So, it is quite possible that you'll end up with an interview at a community college. It may be the case that our processes at BNCC are diferent --- so take that into consideration...
How the process is different from interviews at a research university or SLAC:
- Your interview will be 1 hour long, no more.
- You'll be interviewed by a group of 6-9 folks, only one or two will be from your discipline. The others are administrators and faculty from other disciplines.
- You will be given a set of questions about 30 minutes in advance.
- You'll have to do a 10 minute teaching demonstration.
- You are expected to pay for your own travel etc...
Notice -- there is NO budget for interview costs. You won't get a meal, you won't have any informal chances to talk to folks etc.

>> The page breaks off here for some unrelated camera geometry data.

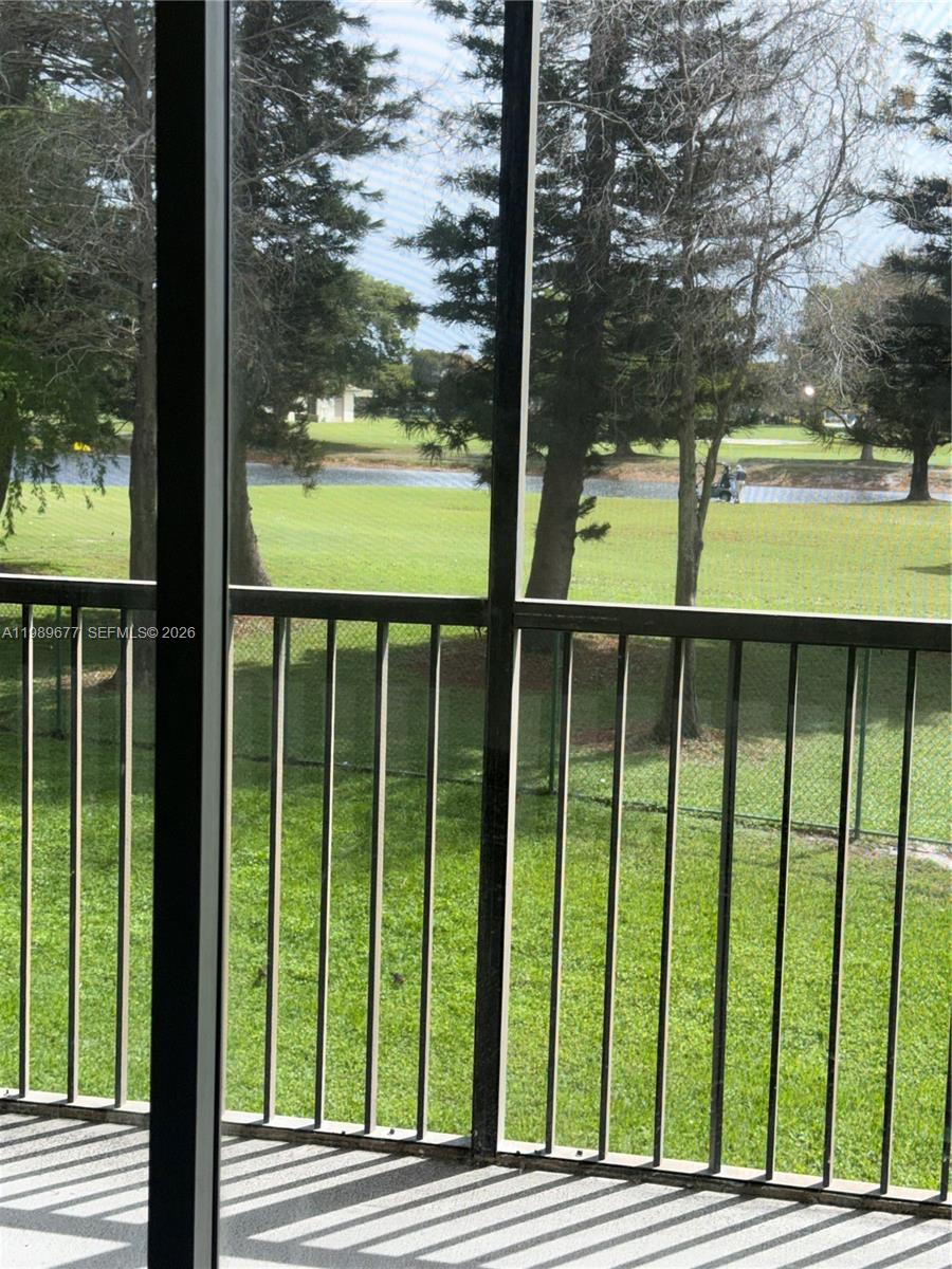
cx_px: 476
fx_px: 1760
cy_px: 634
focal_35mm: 48
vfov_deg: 39.7
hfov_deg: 30.3
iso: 50
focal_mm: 6.76
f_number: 1.78
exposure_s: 1/1575
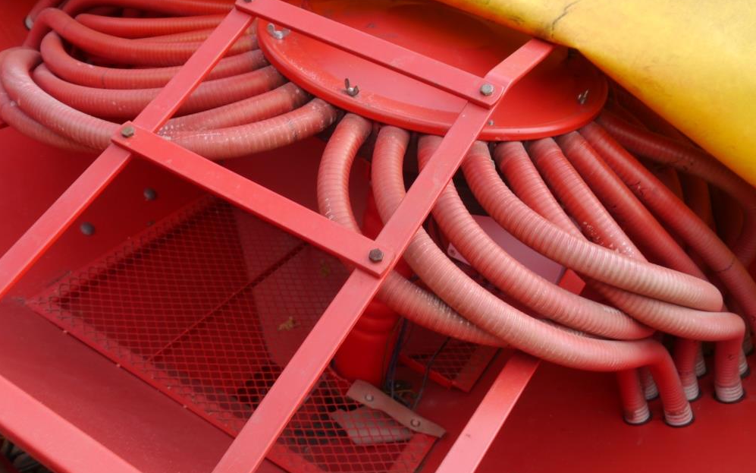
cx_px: 374
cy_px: 270
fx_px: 762
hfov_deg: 52.8
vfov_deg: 34.4
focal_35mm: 37
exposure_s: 1/160
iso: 160
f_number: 5.6
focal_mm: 17
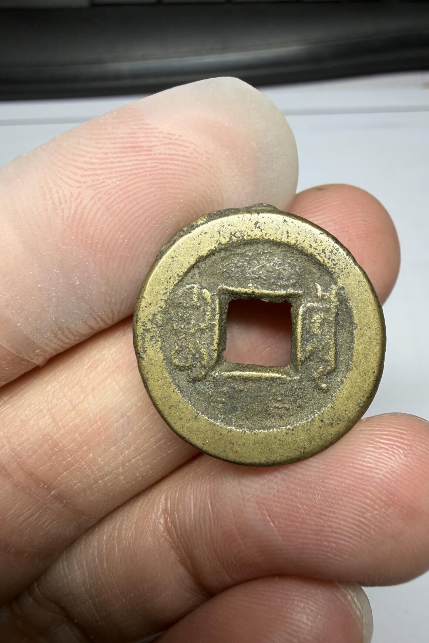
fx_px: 500
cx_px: 232
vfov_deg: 65.5
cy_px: 319
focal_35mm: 28
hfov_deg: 46.4
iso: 64
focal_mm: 2.22
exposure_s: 1/121
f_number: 2.2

In fact, we are instructed to be as uniform as possible -- asking the same questions (the ones on the sheet) and only asking individual follow-up questions if you open the door for us.
This isn't how we'd like to do it -- but, it is the way it is...
So, the thing is -- how to handle this sort of interview?What not to do: -- know that I've seen all of these kinds of behaviors...
- Focus on your research
- Name-drop about your grad school mentors
- Waste our time -- this includes asking questions you could answer within a few minutes of snooping on the internet.
- Talk AT us instead of TO us
- Condesend to us, 'cuz WE have jobs -- and you don't, so talking down to us is a bad move.
- Read your teaching demo, or go over time
- Blab on and on without realizing you have lots of questions to answer...
What to do:
- Watch your time. It will tell us how you manage your classroom.
- Give a teaching demo you can finish in 10 minutes.
- Talk to us like colleagues, but understand that only a couple of us are in your discipline.
- Come with a couple of good questions, as you should have time to ask them at the end.
Later -- I'll do a post about the interview questions and other ways CCs are different from the schools you've attended.
3 comments:
I suppose this would be a bad time to leave public school teaching and attempt to enter the community college realm...
Well, there is no good time to get into college teaching. I think this will probably be as good a time as any to apply for community college jobs.
Depending on where you are, you may end up doing adjunct work in the evenings, but if you are interested -- it doesn't hurt to apply.
I think what you described is a pretty accurate picture of the many CC hiring processes I've been processed by over the years.
Probably 2/3 of the schools that have invited me to interview have reimbursed my travel expenses up to a maximum that never equaled the total.
Not all schools present the questions first. However, some that do also like to collect the notes you've made during the 1/2 hour you've had to prepare.
Several schools have asked me to produce a timed writing sample.
I've participated in teacher-student role playing more than once, sometimes with actual students, sometimes with members of the hiring committee.
I've also seen students on hiring committees.
That's to reiterate that it's ALL about the teaching.
On the other side of the table, however, here are some suggestions for the committee/things I've seen that made me not want to take jobs:
We know you're probably limited to a formal process. However, the committee should make some effort to appear human. Offer water or coffee. Absolutely fight HR for your right to ask follow-up questions. Communication, like in teaching, is always a dialogue. The candidate needs to read you in order to talk to you. Moreover, he/she wants to know his/her future colleagues are in fact real, live people.
Especially if you're interviewing out of town candidates, arrange for campus/building tours. Have a student or non-committee faculty member do it. On a related note, out of town candidates also want to know things about the community - as a constituency and as a place to live - that the internet can not tell them.
If your equipment breaks, if your presentation software license expires (yes), etc, do not expect the candidate to fix it unless he/she is interviewing for a tech job. DO NOT subtract the time it takes for the candidate to circumvent your expired software from his presentation time limit.
If you choose a teaching demonstration topic for the candidates, do not choose one that it is not possible to do intelligent justice to in under an hour, for example, "A lecture on the history of linear perspective including a demonstration on the methods of one-point perspective" then ask candidates to address it in ten minutes. In that case especially, if, say, your software expires during that, um, at least pat yourself on the back when you invite the candidate back for a second interview after he totally nails it and fixes your computer at the same time.